“Where is the stock market heading?” is one of the questions most often asked by investors, especially as markets seem hell-bent on rewriting the record books. It is therefore no wonder that even so-called “pop analysis”, including some legendary axioms, is resorted to in a quest for direction. And besides “buy low and sell high” few other axioms are more widely propagated than “sell in May and go away”. A Google search revealed an astounding 264 000 items featuring this phrase. 

After four straight years of spectacular growth in equity prices across the globe, investors are justifiably questioning the longevity of the bull. And they nervously wonder whether this May will not only herald longer days in the Northern Hemisphere, but also live up to its reputation as the advent of a corrective phase in the markets. 

The important issue, however, is whether this axiom actually has any scientific basis at all. While the figures obviously vary from market to market, long-term statistics seem to show that the best time to be invested in equities is the six months from early November through to the end of April of the next year (“good” periods), while the “bad” periods normally occur over the six months from May to October. 

A study of the MSCI World Index, a commonly used benchmark for global equity markets, reveals that since 1969 “good” periods returned 8,4% per annum while investors were actually in the red during the “bad” periods by -0,4% per annum. Interestingly, this phenomenon – of “good” period returns outperforming those of “bad” periods – applied to all 18 markets where MSCI computed index returns. 

“Sell in May and go away” also holds true for the US stock markets. A study by Plexus Asset Management of the S&P500 Index shows that the returns of the “good” six-month periods from January 1950 to December 2006 were 8,5% per annum whereas those of the “bad” periods were 3,2% per annum (see graph A).  

A study of the pattern in monthly returns reveals that the “bad” periods of the S&P500 Index are quite distinct with every single one of the six months from May to October having lower average monthly returns than the six months of the good periods (see graph B).      
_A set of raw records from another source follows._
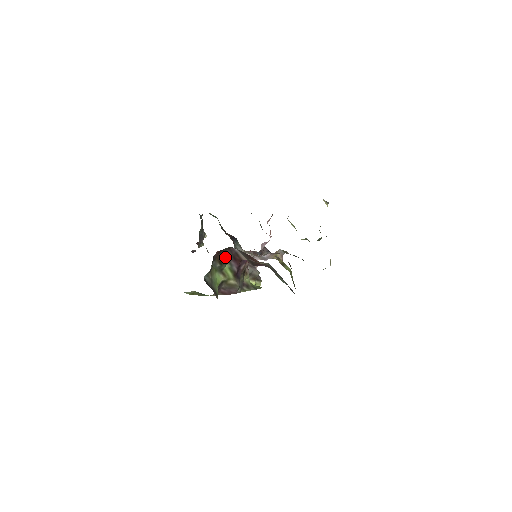
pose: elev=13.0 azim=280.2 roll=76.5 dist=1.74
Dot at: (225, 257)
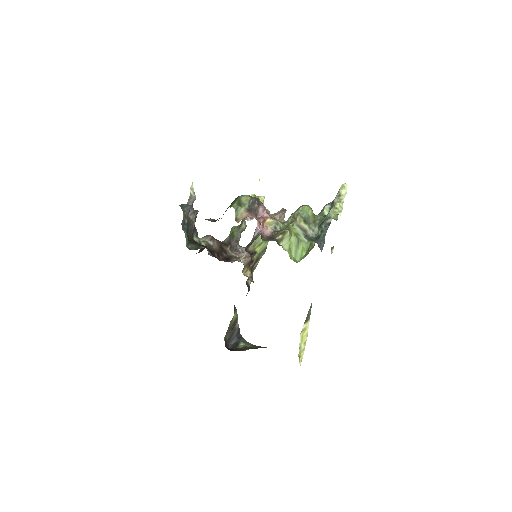
Dot at: (232, 329)
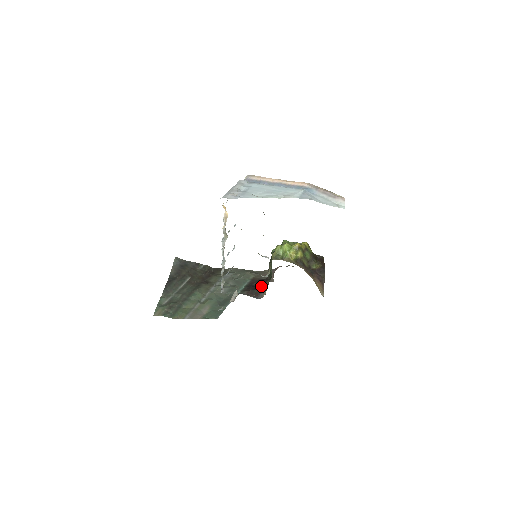
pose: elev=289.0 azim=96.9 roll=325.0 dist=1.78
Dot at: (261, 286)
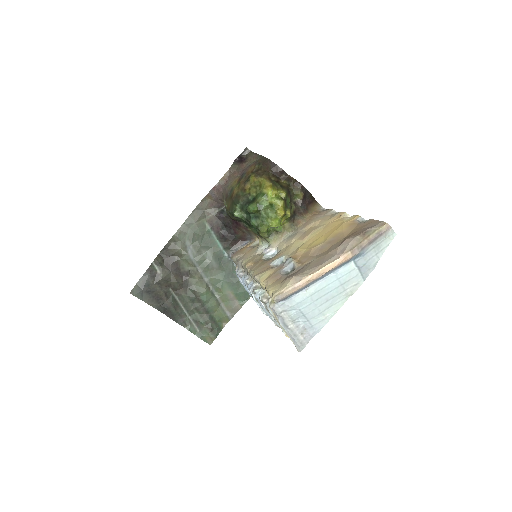
Dot at: (237, 230)
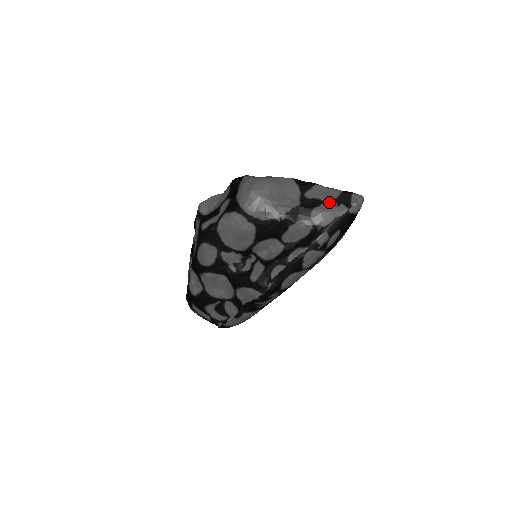
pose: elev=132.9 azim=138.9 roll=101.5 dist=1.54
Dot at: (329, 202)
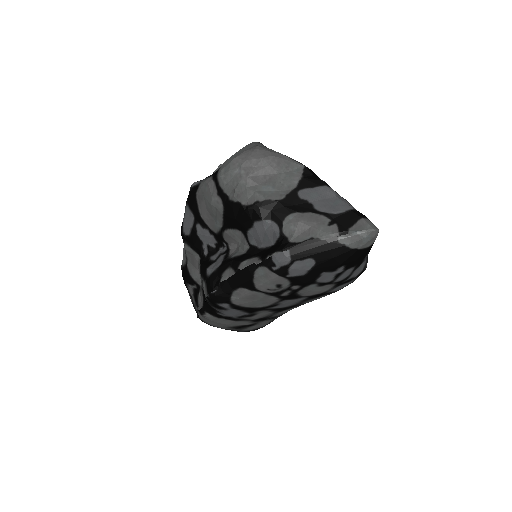
Dot at: (321, 214)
But what exactly does this mean for the investor who contemplates timing the market by selling in May and reinvesting in November? Further analysis shows that had one kept the investment in the S&P500 Index only during the “good” six-month periods, and reinvested the proceeds in the money market during the “bad” six-month periods, the total return would have been 11,2% per annum (see graph A). But, the best strategy would in fact have been to discard the “sell in May” axiom and rather ride out the “good” and “bad” periods as the annual return on this investment was 11,9% per annum. 

The difference of 0,7% per annum may seem insignificant, but over such a long period of time this would have made a very sizeable difference in monetary value.  

These calculations also do not take tax into account, and as the returns on the money market have been calculated gross of tax, the result would have been even more in favour of remaining fully invested in equities. And, of course, every time one switches out of and back into the stock market there are costs involved, which would also reduce the returns for the market timer.  

The axiom “sell in May and go away” in itself seems to be a rather doubtful basis for timing equity investments in the US. However, it may serve a useful purpose as input, together with other factors, to otherwise rational decision making.  

One can therefore argue that after four years of exceptional returns, and in view of the fact that we are entering a “bad” period, it could be an opportune time to lighten equity exposure – at least for the next few months. For those wishing to commit new cash to the market, my advice will be rather to sit tight or, if you have money burning a hole in your pocket, phase it in during the axiom’s purported “bad” months, accelerating purchases on any weakness.